Task description — Repeat every record exactly, but keep images out of the copy.

(Document images with source code)
######

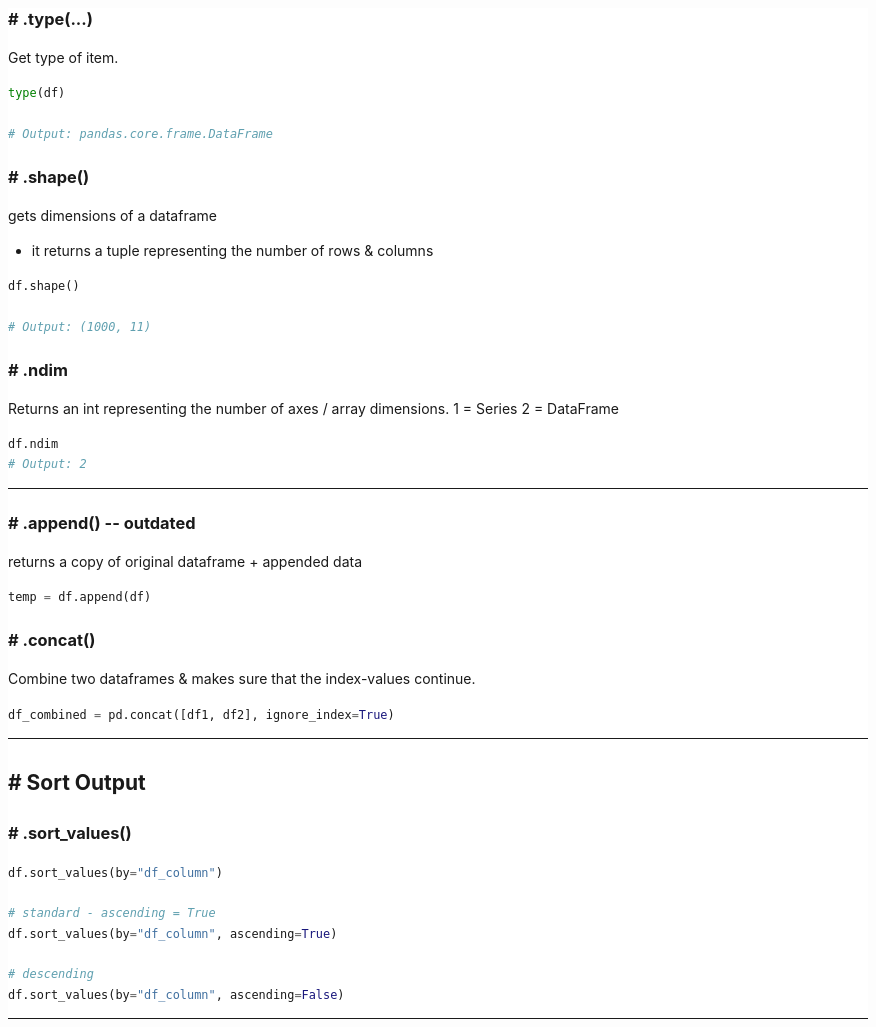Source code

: ### # .type(...)

Get type of item.

```python
type(df)

# Output: pandas.core.frame.DataFrame 
```

### # .shape()

gets dimensions of a dataframe
- it returns a tuple representing the number of rows & columns

```python
df.shape()

# Output: (1000, 11)
```

### # .ndim

Returns an int representing the number of axes / array dimensions.
1 = Series
2 = DataFrame

```python
df.ndim
# Output: 2
```

---
### # .append() -- outdated

returns a copy of original dataframe + appended data

```python
temp = df.append(df)
```

### # .concat()

Combine two dataframes & makes sure that the index-values continue.

```python
df_combined = pd.concat([df1, df2], ignore_index=True)
```

---
## # Sort Output

### # .sort_values()

```python
df.sort_values(by="df_column")

# standard - ascending = True
df.sort_values(by="df_column", ascending=True)

# descending
df.sort_values(by="df_column", ascending=False)
```

---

######

Expected answer —
Source code

: ### # .type(...)

Get type of item.

```python
type(df)

# Output: pandas.core.frame.DataFrame 
```

### # .shape()

gets dimensions of a dataframe
- it returns a tuple representing the number of rows & columns

```python
df.shape()

# Output: (1000, 11)
```

### # .ndim

Returns an int representing the number of axes / array dimensions.
1 = Series
2 = DataFrame

```python
df.ndim
# Output: 2
```

---
### # .append() -- outdated

returns a copy of original dataframe + appended data

```python
temp = df.append(df)
```

### # .concat()

Combine two dataframes & makes sure that the index-values continue.

```python
df_combined = pd.concat([df1, df2], ignore_index=True)
```

---
## # Sort Output

### # .sort_values()

```python
df.sort_values(by="df_column")

# standard - ascending = True
df.sort_values(by="df_column", ascending=True)

# descending
df.sort_values(by="df_column", ascending=False)
```

---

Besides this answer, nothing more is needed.